TASK ITEM -> Would you write the data out once more, exactly as it is?

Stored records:
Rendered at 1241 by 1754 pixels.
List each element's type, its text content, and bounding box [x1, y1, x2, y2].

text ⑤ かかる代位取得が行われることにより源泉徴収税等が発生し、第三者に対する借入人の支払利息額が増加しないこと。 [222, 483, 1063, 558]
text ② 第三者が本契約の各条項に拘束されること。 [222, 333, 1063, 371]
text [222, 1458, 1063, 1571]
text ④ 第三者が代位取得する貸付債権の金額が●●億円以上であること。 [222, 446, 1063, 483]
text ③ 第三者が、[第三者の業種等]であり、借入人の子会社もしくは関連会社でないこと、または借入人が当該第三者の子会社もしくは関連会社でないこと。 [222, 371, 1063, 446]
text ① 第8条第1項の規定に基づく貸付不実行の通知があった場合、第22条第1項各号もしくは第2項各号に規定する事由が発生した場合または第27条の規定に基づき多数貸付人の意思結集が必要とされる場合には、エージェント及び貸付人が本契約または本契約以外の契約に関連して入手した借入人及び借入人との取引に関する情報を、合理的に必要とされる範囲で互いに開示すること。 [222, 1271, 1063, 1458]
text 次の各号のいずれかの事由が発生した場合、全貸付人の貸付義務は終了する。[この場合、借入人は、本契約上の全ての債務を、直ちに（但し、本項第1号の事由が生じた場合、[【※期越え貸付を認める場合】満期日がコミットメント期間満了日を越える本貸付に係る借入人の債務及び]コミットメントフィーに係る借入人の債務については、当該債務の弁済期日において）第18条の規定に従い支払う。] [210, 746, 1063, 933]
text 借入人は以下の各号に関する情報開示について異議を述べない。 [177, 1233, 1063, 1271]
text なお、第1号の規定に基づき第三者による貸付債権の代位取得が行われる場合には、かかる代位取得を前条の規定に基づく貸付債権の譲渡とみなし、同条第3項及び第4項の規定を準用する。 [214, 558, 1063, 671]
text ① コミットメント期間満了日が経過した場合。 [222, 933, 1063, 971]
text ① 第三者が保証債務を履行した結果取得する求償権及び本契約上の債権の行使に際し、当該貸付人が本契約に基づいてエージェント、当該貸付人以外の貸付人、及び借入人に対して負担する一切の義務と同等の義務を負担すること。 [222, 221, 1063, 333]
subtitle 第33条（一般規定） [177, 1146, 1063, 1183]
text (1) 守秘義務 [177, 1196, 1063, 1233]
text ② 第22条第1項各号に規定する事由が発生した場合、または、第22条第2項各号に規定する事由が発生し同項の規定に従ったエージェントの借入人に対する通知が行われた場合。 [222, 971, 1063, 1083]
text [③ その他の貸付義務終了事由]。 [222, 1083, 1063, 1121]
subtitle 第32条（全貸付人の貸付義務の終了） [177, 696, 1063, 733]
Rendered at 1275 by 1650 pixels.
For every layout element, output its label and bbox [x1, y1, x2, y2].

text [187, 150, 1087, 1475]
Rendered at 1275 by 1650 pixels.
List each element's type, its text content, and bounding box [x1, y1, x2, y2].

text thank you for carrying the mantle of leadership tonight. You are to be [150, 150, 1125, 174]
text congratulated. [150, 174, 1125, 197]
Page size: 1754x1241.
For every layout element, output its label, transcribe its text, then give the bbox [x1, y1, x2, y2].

PROBLEM SOLUTION ->
Rendered at 1241 by 1754 pixels.
List each element's type, its text content, and bounding box [x1, y1, x2, y2].

text ⑤ かかる代位取得が行われることにより源泉徴収税等が発生し、第三者に対する借入人の支払利息額が増加しないこと。 [222, 483, 1063, 558]
text ② 第三者が本契約の各条項に拘束されること。 [222, 333, 1063, 371]
text [222, 1458, 1063, 1571]
text ④ 第三者が代位取得する貸付債権の金額が●●億円以上であること。 [222, 446, 1063, 483]
text ③ 第三者が、[第三者の業種等]であり、借入人の子会社もしくは関連会社でないこと、または借入人が当該第三者の子会社もしくは関連会社でないこと。 [222, 371, 1063, 446]
text ① 第8条第1項の規定に基づく貸付不実行の通知があった場合、第22条第1項各号もしくは第2項各号に規定する事由が発生した場合または第27条の規定に基づき多数貸付人の意思結集が必要とされる場合には、エージェント及び貸付人が本契約または本契約以外の契約に関連して入手した借入人及び借入人との取引に関する情報を、合理的に必要とされる範囲で互いに開示すること。 [222, 1271, 1063, 1458]
text 次の各号のいずれかの事由が発生した場合、全貸付人の貸付義務は終了する。[この場合、借入人は、本契約上の全ての債務を、直ちに（但し、本項第1号の事由が生じた場合、[【※期越え貸付を認める場合】満期日がコミットメント期間満了日を越える本貸付に係る借入人の債務及び]コミットメントフィーに係る借入人の債務については、当該債務の弁済期日において）第18条の規定に従い支払う。] [210, 746, 1063, 933]
text 借入人は以下の各号に関する情報開示について異議を述べない。 [177, 1233, 1063, 1271]
text なお、第1号の規定に基づき第三者による貸付債権の代位取得が行われる場合には、かかる代位取得を前条の規定に基づく貸付債権の譲渡とみなし、同条第3項及び第4項の規定を準用する。 [214, 558, 1063, 671]
text ① コミットメント期間満了日が経過した場合。 [222, 933, 1063, 971]
text ① 第三者が保証債務を履行した結果取得する求償権及び本契約上の債権の行使に際し、当該貸付人が本契約に基づいてエージェント、当該貸付人以外の貸付人、及び借入人に対して負担する一切の義務と同等の義務を負担すること。 [222, 221, 1063, 333]
subtitle 第33条（一般規定） [177, 1146, 1063, 1183]
text (1) 守秘義務 [177, 1196, 1063, 1233]
text ② 第22条第1項各号に規定する事由が発生した場合、または、第22条第2項各号に規定する事由が発生し同項の規定に従ったエージェントの借入人に対する通知が行われた場合。 [222, 971, 1063, 1083]
text [③ その他の貸付義務終了事由]。 [222, 1083, 1063, 1121]
subtitle 第32条（全貸付人の貸付義務の終了） [177, 696, 1063, 733]
Rendered at 1275 by 1650 pixels.
For every layout element, output its label and bbox [x1, y1, x2, y2].

text [187, 150, 1087, 1475]
Rendered at 1275 by 1650 pixels.
List each element's type, its text content, and bounding box [x1, y1, x2, y2].

text thank you for carrying the mantle of leadership tonight. You are to be [150, 150, 1125, 174]
text congratulated. [150, 174, 1125, 197]
Page size: 1754x1241.
For every layout element, output its label, transcribe its text, then give the bbox [x1, y1, x2, y2].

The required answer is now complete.